Problem Statement:

It seems to involve retrieving the most recent price change for each product and determining a new price based on specific conditions related to the ChangeDate. Here’s the breakdown:

Input Table:

The table ProductPrice Changes contains the following columns.

ProductID: The unique identifier for each product.
ChangeDate: The date when the price change occurred.
NewPrice: The price after the change.

In [0]:
from pyspark.sql.functions import row_number, col, when
from pyspark.sql.window import Window

# Create DataFrame
data = [
    (1, 10, "2024-08-11"),
    (1, 20, "2024-08-12"),
    (2, 20, "2024-08-14"),
    (1, 40, "2024-08-16"),
    (2, 50, "2024-08-15"),
    (3, 90, "2024-08-18"),
]
#Schema
columns = ["ProductID", "NewPrice", "ChangeDate"]

df = spark.createDataFrame(data, columns)
#display the dataframe
df.display

Out[2]: <bound method apply_dataframe_display_patch.<locals>.df_display of DataFrame[ProductID: bigint, NewPrice: bigint, ChangeDate: string]>

In [0]:
# Convert ChangeDate column to DateType
df = df.withColumn("ChangeDate", col("ChangeDate").cast("date"))

# Define the window specification
window_spec = Window.partitionBy("ProductID").orderBy(col("ChangeDate").desc())

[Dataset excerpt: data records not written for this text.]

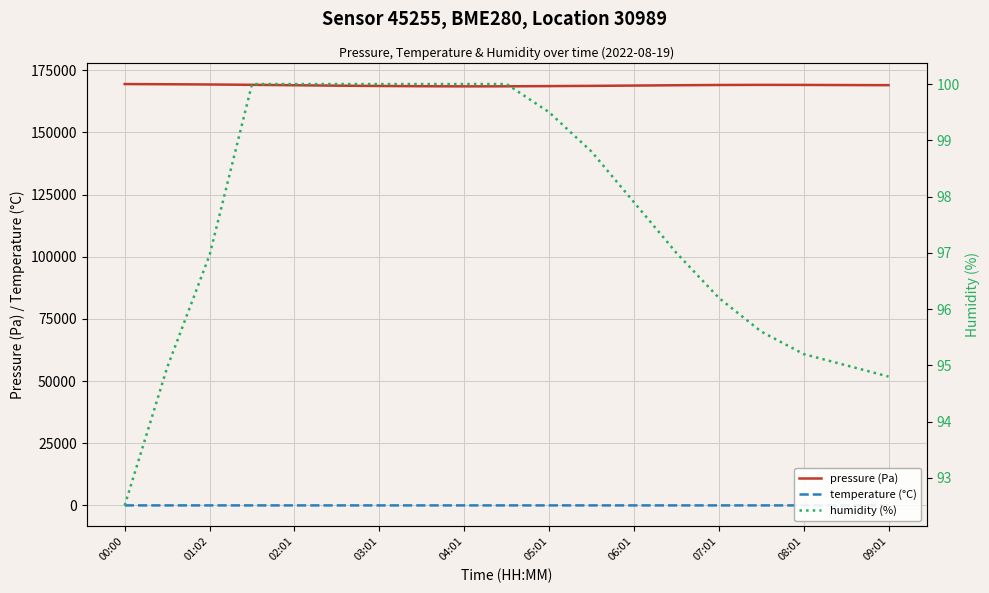

How many interior local valleys does the temperature (°C) series have?

1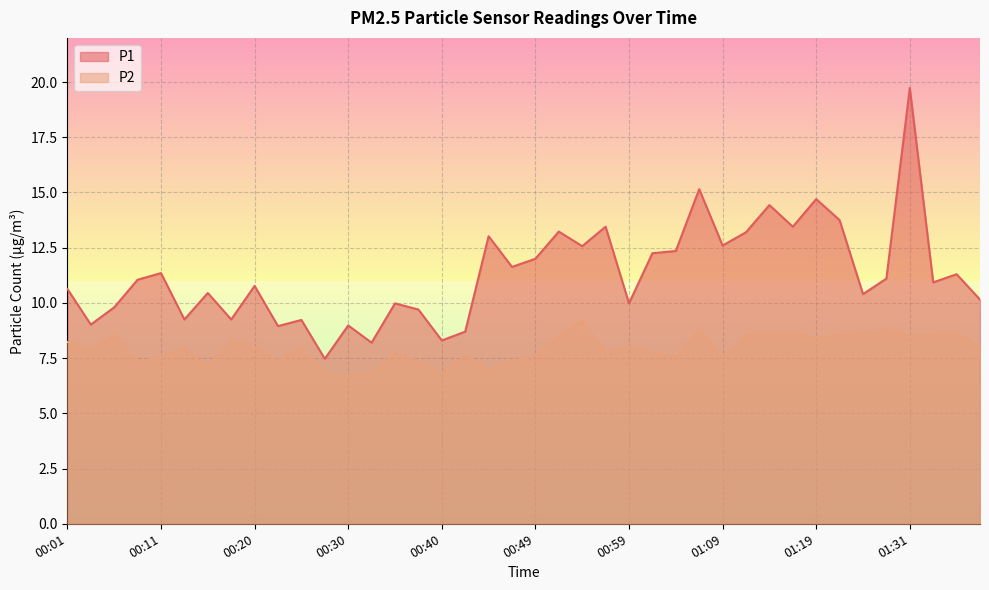

What is the label of the 4th point from the right?

01:31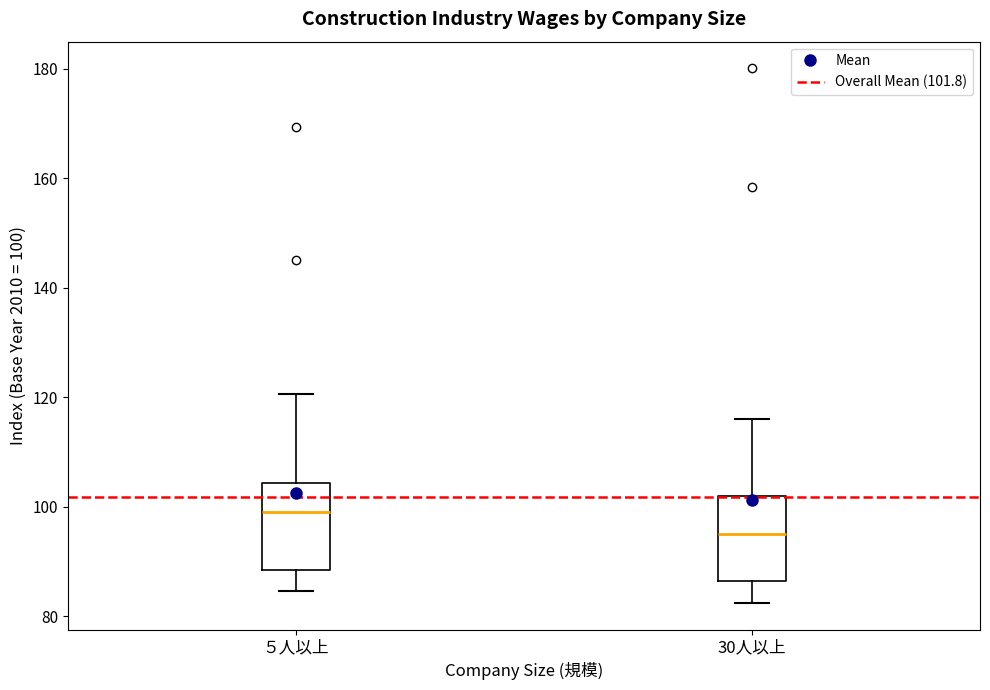

Where is the upper edge of the box for 30人以上 on the y-axis? The values are not printed on the chart, so give them approximately, as read against the axis.

102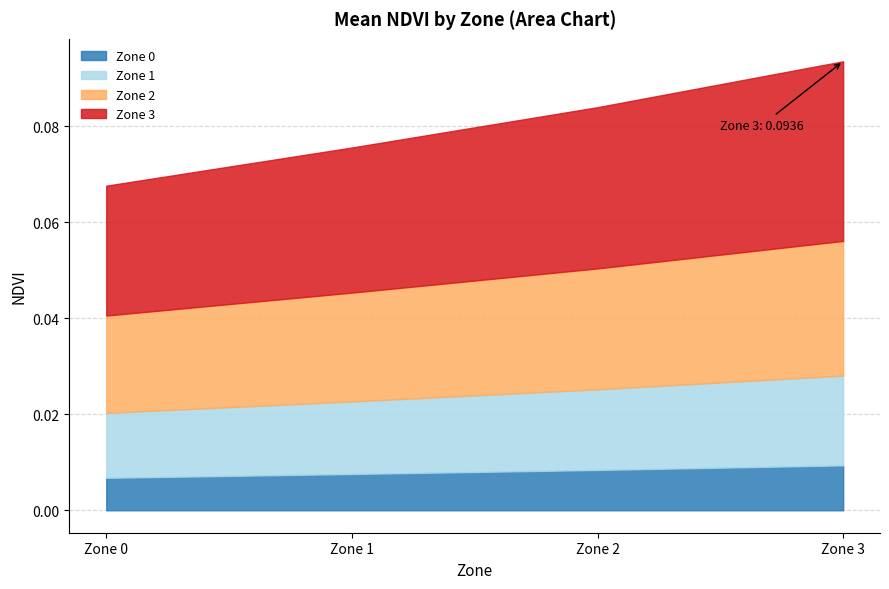

At which label does Zone 0 reach its peak?

Zone 3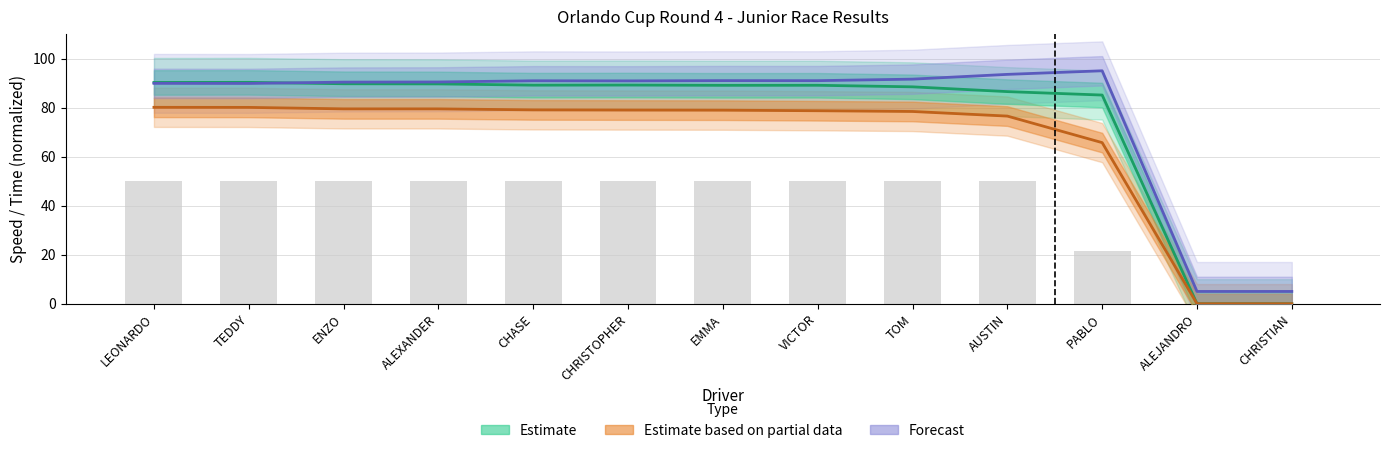

How many groups of bars are there?

13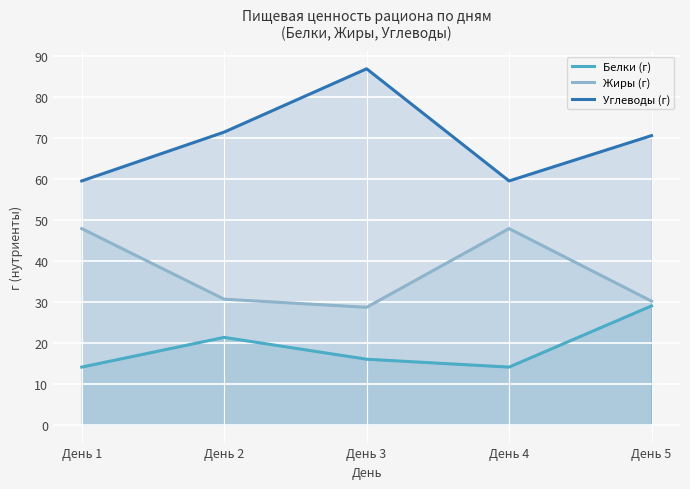

At День 1, list the series in order from largest to smallest.

Углеводы (г), Жиры (г), Белки (г)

# Add row numbers to identify the latest entry for each ProductID
df_with_rownum = df.withColumn("RN", row_number().over(window_spec))

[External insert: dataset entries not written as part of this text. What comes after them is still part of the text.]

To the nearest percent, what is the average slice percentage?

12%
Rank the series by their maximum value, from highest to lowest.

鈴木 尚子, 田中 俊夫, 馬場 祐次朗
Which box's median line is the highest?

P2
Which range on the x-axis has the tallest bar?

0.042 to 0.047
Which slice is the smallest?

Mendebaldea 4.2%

# Filter the rows where RN = 1 (latest entry per ProductID)
latest_prices_df = df_with_rownum.filter(col("RN") == 1)

# Apply conditional logic for NewPrice based on ChangeDate
result_df = latest_prices_df.withColumn(
    "NewPrice",
    when(col("ChangeDate") == "2024-08-16", col("NewPrice").cast("string"))
    .when(col("ChangeDate") < "2024-08-16", col("NewPrice").cast("string"))
    .when(col("ChangeDate") > "2024-08-16", "10"),
)

# Select required columns
result_df = result_df.select("ProductID", "NewPrice")

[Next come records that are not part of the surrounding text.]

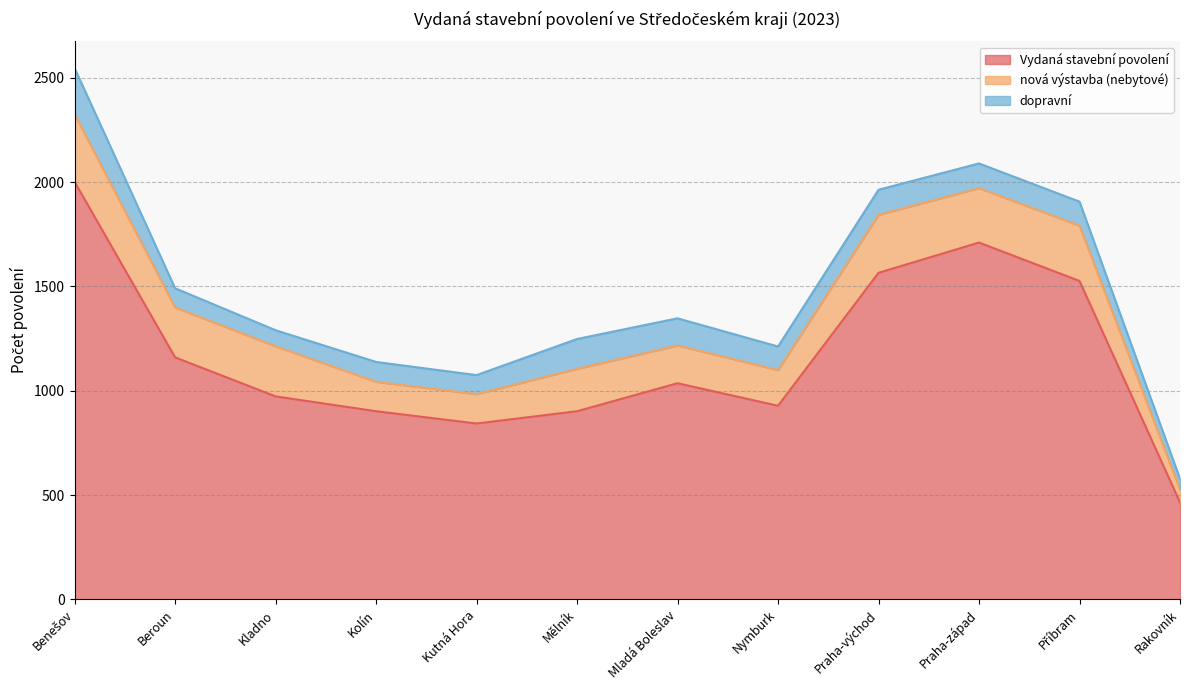

What is the label of the 1st point from the left?

Benešov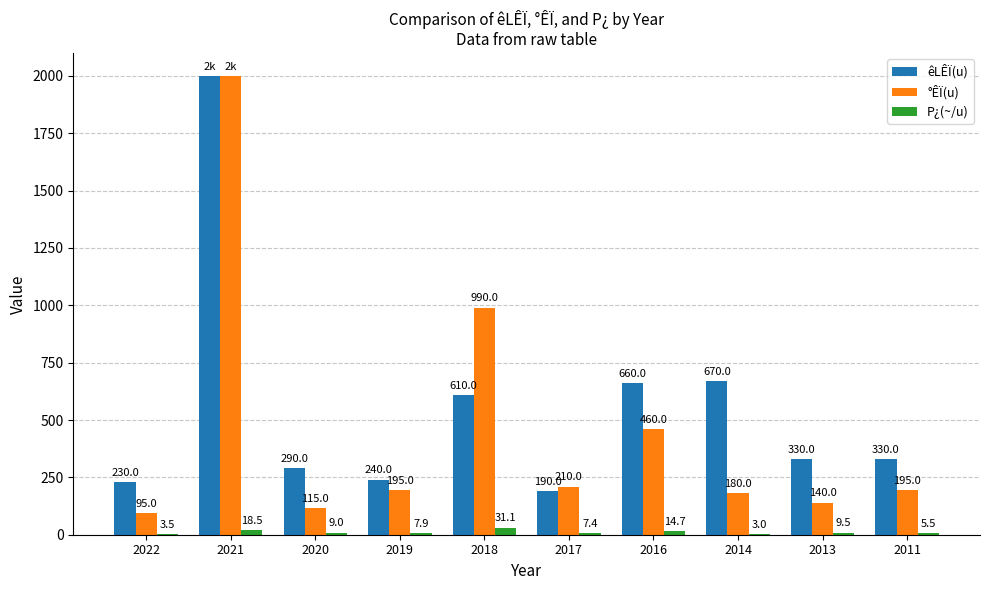

How many groups of bars are there?

10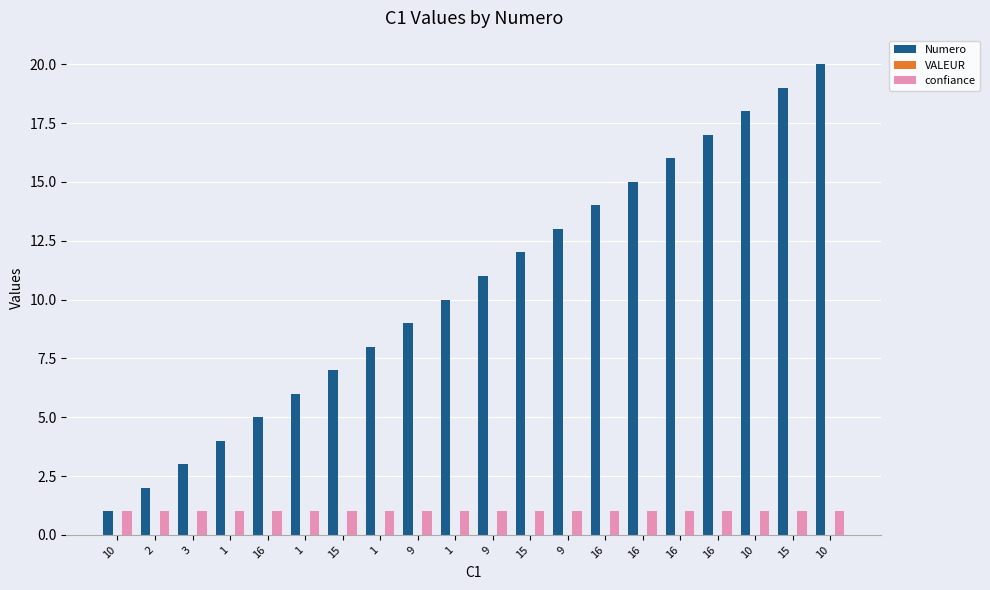

Are the bars grouped side by side (vs. stacked)?

Yes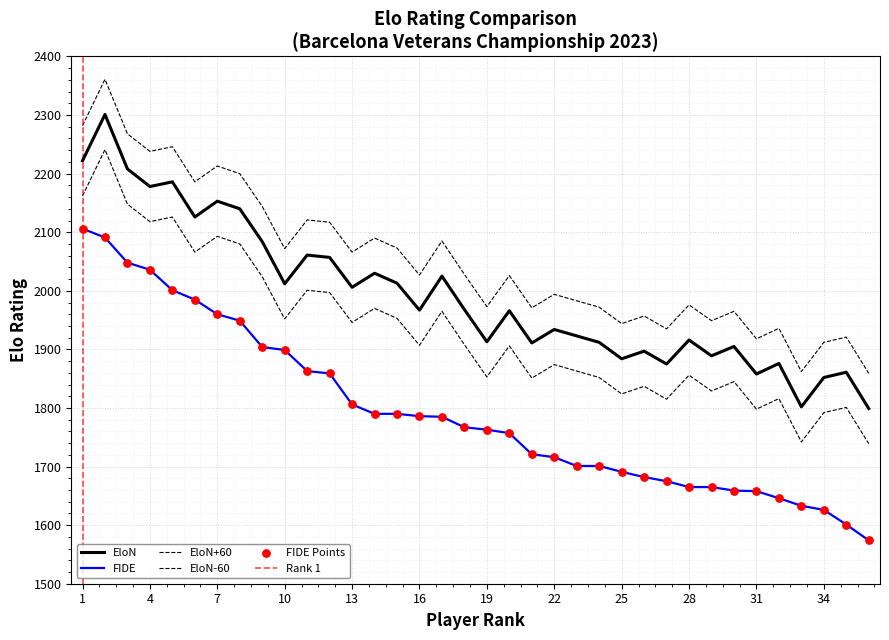

At how many categories does at least one series exceed 1741?

36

# display the final result
result_df.display()

ProductID,NewPrice
1,40
2,50
3,10


In [0]:
df.createOrReplaceTempView("ProductPriceChanges")

In [0]:
%sql
WITH cte AS (
  SELECT
    *,
    ROW_NUMBER() OVER (
      PARTITION BY ProductID
      ORDER BY
        ChangeDate DESC
    ) AS RN
  FROM
    ProductPriceChanges
)
SELECT
  ProductID,
  CASE
    WHEN ChangeDate = '2024-08-16' THEN NewPrice
    WHEN ChangeDate < '2024-08-16' THEN NewPrice
    WHEN ChangeDate > '2024-08-16' THEN CAST(10 AS STRING)
  END AS newPrice
FROM
  cte
WHERE
  RN = 1;

ProductID,newPrice
1,40
2,50
3,10


Explanation:

ROW_NUMBER Function: Spark SQL supports ROW_NUMBER() with PARTITION BY and ORDER BY for window functions.

CASE Expression: The CASE statement works the same way in Spark SQL.

CAST Function: Use CAST(value AS STRING) to ensure consistent data types in the CASE statement since NewPrice might have a different data type.